Here's What Makes Up A Healthy Cat Diet, According To Vets

All the nutrients your cat needs 😻

It can be tricky trying to figure out the best food to feed your cat, but it comes down to making sure she’s getting all the nutrients she needs to live a happy and healthy life.

But what nutrients does she need, exactly?

We reached out to Dr. Claudine Sievert, a veterinarian at Stayyy, and Dr. Albert Ahn, a veterinary advisor at Myos Pet, to learn more about cat diets and how to make sure yours is getting all the essential goodies for a fulfilling life.

What nutrients do cats need?

There are six essential nutrients that cats need to be healthy.

Animal protein

Cats are carnivores, and meat should be the first ingredient in your cat's food. “They receive their essential amino acids from animal protein,” Dr. Sievert told The Dodo.

Protein is vital to building healthy organs, tissues, cartilage, tendons, hair and skin — just to name a few.

When deciding which cat food to get for your feline, it would be best to look for protein-rich meats such as turkey, chicken, fish or beef.


Animal fats are the primary source of energy for cats.

“Good fats are present in meat and fish, as well as essential fatty acids like omega-3 and -6, which are crucial for your pet's health,” Dr. Sievert said.


Carbs play a critical role in your cat's diet.

“They are easy to digest and give your kitty extra energy,” Dr. Sievert said.


Water is essential to your feline's health because it helps the body distribute and metabolize nutrients, maintain temperature and eliminate toxins.


Cat food should contain vitamins A, D, B1, B2, B3 and B6.

“These vitamins are essential for your cat's overall growth and good health,” Dr.

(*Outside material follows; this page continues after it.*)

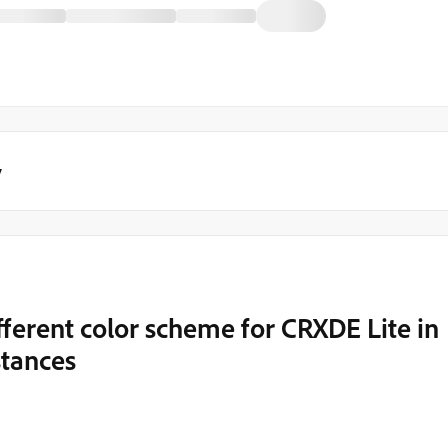
y
fferent color scheme for CRXDE Lite in
stances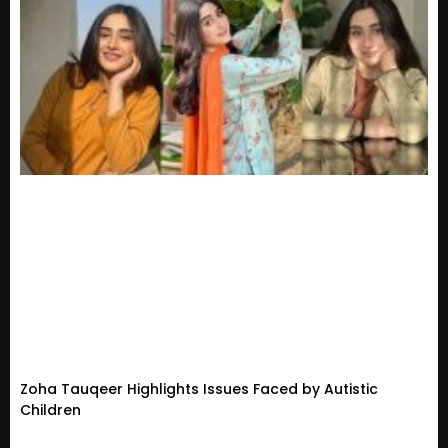
Zoha Tauqeer Highlights Issues Faced by Autistic
Children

Sievert said. “If they don't get the right amount of vitamins, it can lead to many different issues, including heart or kidney disease.”

Minerals and amino acids

Like vitamins, minerals and amino acids are also essential for your cat. “They contribute to enzyme formation, pH balance, nutrient utilization and oxygen transportation,” Dr. Sievert said.

The minerals you should look for are iron, calcium, magnesium, sodium and chloride. An essential amino acid that should always be in your cat’s food is taurine.

Are there different types of cat diets?

Some cats may need a special diet based on their age or a health issue.

​​”In general terms, cat foods are categorized by the following headings: kittens, adults, seniors and a range of modified diets designed to help cats with specific conditions, such as gastrointestinal diseases, skin allergies, urinary crystals and stones, weight management and kidney disease to name a few,” Dr. Ahn told The Dodo.

“Kitten food will be higher in calories because of higher fat content and will tend to have higher levels of calcium to help with bone growth and development,” Dr. Ahn added.

In the same sense, if your cat has skin allergies, there’s likely a diet she can go on that will help her feel better. “Typically [cat] foods developed for skin allergies will try to eliminate specific proteins that may be causing the skin allergy,” Dr. Ahn said.

There are also different types of cat food you can choose from if your cat’s a healthy adult, like wet food, kibble, freeze-dried, dehydrated and even food prepared at home.

“Some people want to make their cats handmade food, but this isn't recommended because it can be a time-consuming and challenging process, and the recipe may not contain the right amount of calories or proportions of nutrients your cat needs,” Dr. Sievert said. “It's recommended that owners purchase balanced cat foods unless a veterinarian recommends differently.”

How to find the best diet for your cat

When it comes to finding the right diet for your cat, your best bet is to ask your veterinarian since they can provide a tailored recommendation.

It’s also a good idea to know that most vets recommend feeding your cat wet food over dry food since it’s more hydrating.

While wet food’s recommended, if your cat prefers dry food, that’s also OK — it’s better to have a cat who’s eating her food than one who isn’t eating at all.

“Pay attention to your cat's specific needs, avoid foods that are toxic to cats, transition to new foods gradually to avoid upsetting their stomach, and follow the feeding guidelines on their food for optimal health,” Dr. Sievert said.

While finding the right cat diet might take a little trial and error, your best resource in figuring out which food is best for your kitty will always be your veterinarian.